The solution lies in building capacity within the country. Tapping in the abundant gas supplies in the country and building gas power stations, as well as constructing large scale PV power generation plants to bridge the gap, are more viable and cheaper short and mid term solutions to the current crisis. In the long term, incentives such as fed in tariffs should be introduced at domestic level to help relieve the grid and redirect the power to industry and commercial entities.
This can only be achieved by change of policy, technical, institutional, and political support, hinged on a strong commitment by all stakeholders.
Zimfirst Party energy reform policy proposes a new and comprehensive route map to energy survival in Zimbabwe.

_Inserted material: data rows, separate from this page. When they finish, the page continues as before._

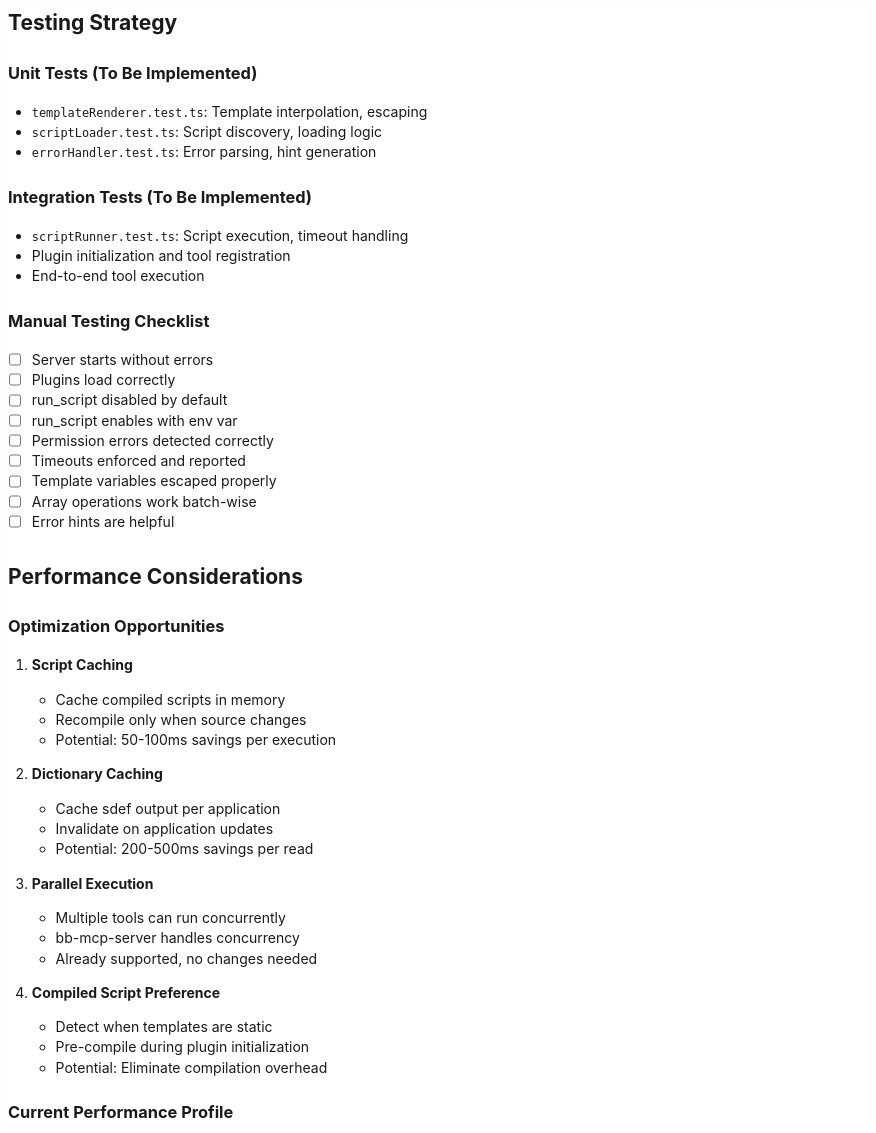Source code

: ## Testing Strategy

### Unit Tests (To Be Implemented)

- `templateRenderer.test.ts`: Template interpolation, escaping
- `scriptLoader.test.ts`: Script discovery, loading logic
- `errorHandler.test.ts`: Error parsing, hint generation

### Integration Tests (To Be Implemented)

- `scriptRunner.test.ts`: Script execution, timeout handling
- Plugin initialization and tool registration
- End-to-end tool execution

### Manual Testing Checklist

- [ ] Server starts without errors
- [ ] Plugins load correctly
- [ ] run_script disabled by default
- [ ] run_script enables with env var
- [ ] Permission errors detected correctly
- [ ] Timeouts enforced and reported
- [ ] Template variables escaped properly
- [ ] Array operations work batch-wise
- [ ] Error hints are helpful

## Performance Considerations

### Optimization Opportunities

1. **Script Caching**
   - Cache compiled scripts in memory
   - Recompile only when source changes
   - Potential: 50-100ms savings per execution

2. **Dictionary Caching**
   - Cache sdef output per application
   - Invalidate on application updates
   - Potential: 200-500ms savings per read

3. **Parallel Execution**
   - Multiple tools can run concurrently
   - bb-mcp-server handles concurrency
   - Already supported, no changes needed

4. **Compiled Script Preference**
   - Detect when templates are static
   - Pre-compile during plugin initialization
   - Potential: Eliminate compilation overhead

### Current Performance Profile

The policy is rooted in the knowledge and complete understanding of the part played by a solid energy base in the performance of the whole economy.
The policy sets out short and long term plans for reform to mitigate the risks of electricity shortage and large-scale power cuts. It defines priorities and fixed timescales for energy reform and development.
We propose to restructure the Ministry of Energy and Power Development to ensure accountability on policy implementation and planning for all energy resources and cross-cutting issues.
This is a specialised task that requires engagement of all stakeholders and undivided commitment. We also intent to liberate the power generation and distribution as well as reforming the energy market .
The reform programme will promote investment in generation, promote competition in the distribution of energy while improving affordability for consumers.
Our reform policy will provide stakeholders with a comprehensive overview of the reform policy, where the implementation of secondary legislation is laid bare before parliament for debate and adoption.
We will endure that the reform programme is carried out and delivered in an effective, robust, timeous and transparent manner.
It is also a policy which passes the international best practice test in its formulation and implementation, one which has already attracted the interest of several potential investors.
- Dr. Maxwell Zeb Shumba is Zimbabwe First ( ZimFirst) President. He writes in his own capacity.